Of course, scientific ideas have to be subject to sceptical enquiry and intelligent challenge, as do policy pronouncements derived on the back of science. The Great Barrington Declaration was a good example of this in the area of the response to COVID. The authors of this knew what they were talking about, and made some very valid points about the danger of factors other than COVID mortality being given insufficient weight in the political response to the pandemic. So, if you have well-grounded arguments like this to present then I am happy to hear them. I am obviously no expert on climate change, but I know a lot more about it than I did about epidemiology. However, based on what happened in our COVID conversations, I have no interest in debating climate change with you, since I think that it will be unproductive and unpleasant. I dare say that you think of yourself as an independent thinker, whilst I am one of the sheep hoodwinked by the conventional view. My view is that neither of us are independent thinkers. The difference is that I allow my view to be informed by the consensus of scientific opinion in areas where I am not expert, whereas you allow your views to be informed by a merry band of online contrarians. If you are going to dismiss whole fields of science out of hand then there is no useful basis on which we can have a discussion. The only outcome for me from trying is that I become angry and sad, and I don't want to waste my life on anger.
Best wishes,”
Congrats if you got this far. Award yourself a foil hat!
Now I'm not trying to single out Robert here – but it seems to me that he has expressed views that are commonly held by the credentialed classes. His eloquence has been a factor in a successful career (from which he is retired). He and I differed in our response to Covid where he adopted the mainstream view and I was sceptical. For example, I signed the Great Barrington Declaration but he dismissed it out of hand at the time.

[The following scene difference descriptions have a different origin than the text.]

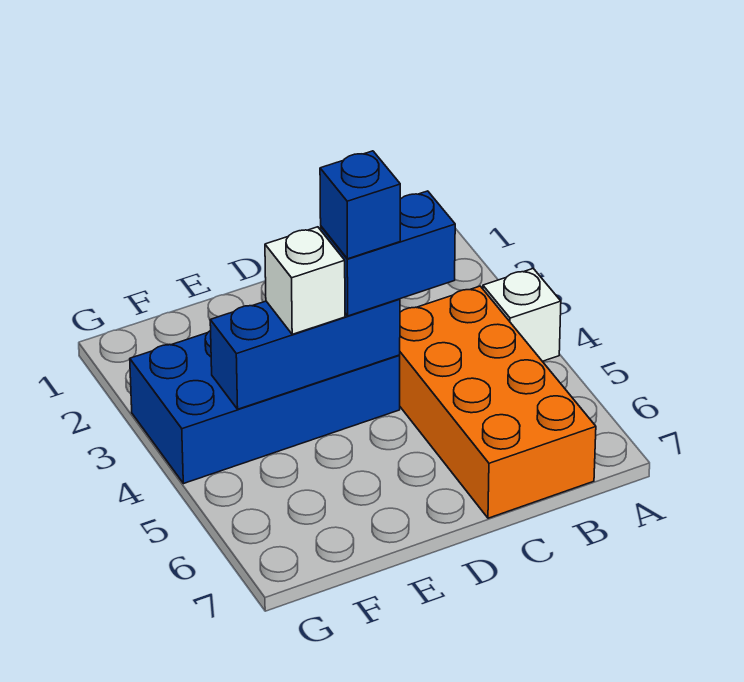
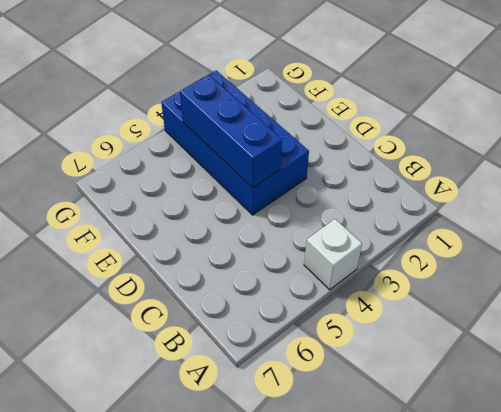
none -> orange 2x4 brick [400,286,596,518]
none -> blue 1x2 brick [321,191,455,316]

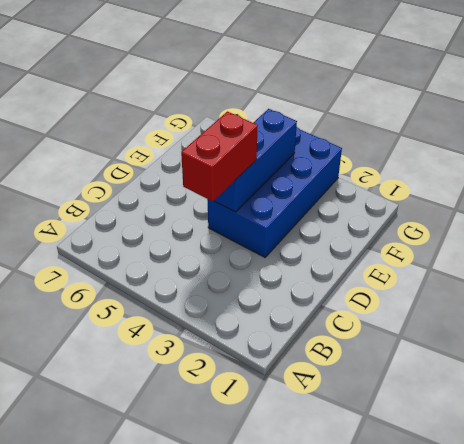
red 1x2 brick [181,112,258,201] -> blue 1x2 brick [321,191,455,316]
none -> white 1x1 brick [483,269,561,361]
none -> orange 2x4 brick [400,286,596,518]

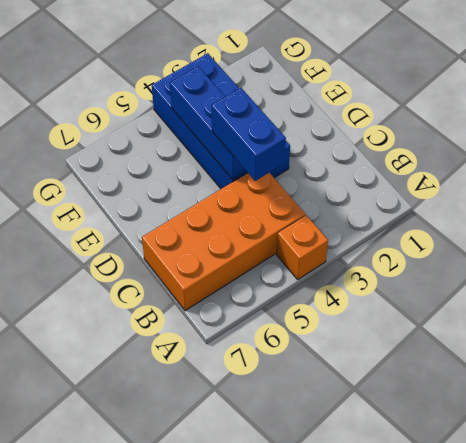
orange 1x1 brick [277,215,328,279] -> white 1x1 brick [483,269,561,361]
none -> white 1x1 brick [265,227,345,334]
none -> blue 1x1 brick [320,151,400,259]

I don't wish to bias your opinions by stating mine (although I have plenty!) as I'd love to hear your own take on this – as a member of the 'merry band of online contrarians' or otherwise.
I'm interested in how this plays out against our panocracy in which the positions held by the credentialed classes would be very different.
Your friend is not a critical thinker, obviously. He follows the opinions of whoever the msm tell him are the right people to listen to and then congratulates himself on not looking beyond. Quoting Wiki - oh dear, he is an innocent. I think the essence of his complacency is a failure to appreciate the depth and breadth of corruption in the world and the fact that many people have less than altruistic agendas. He is doubtless a decent person but he naively thinks everyone is like him.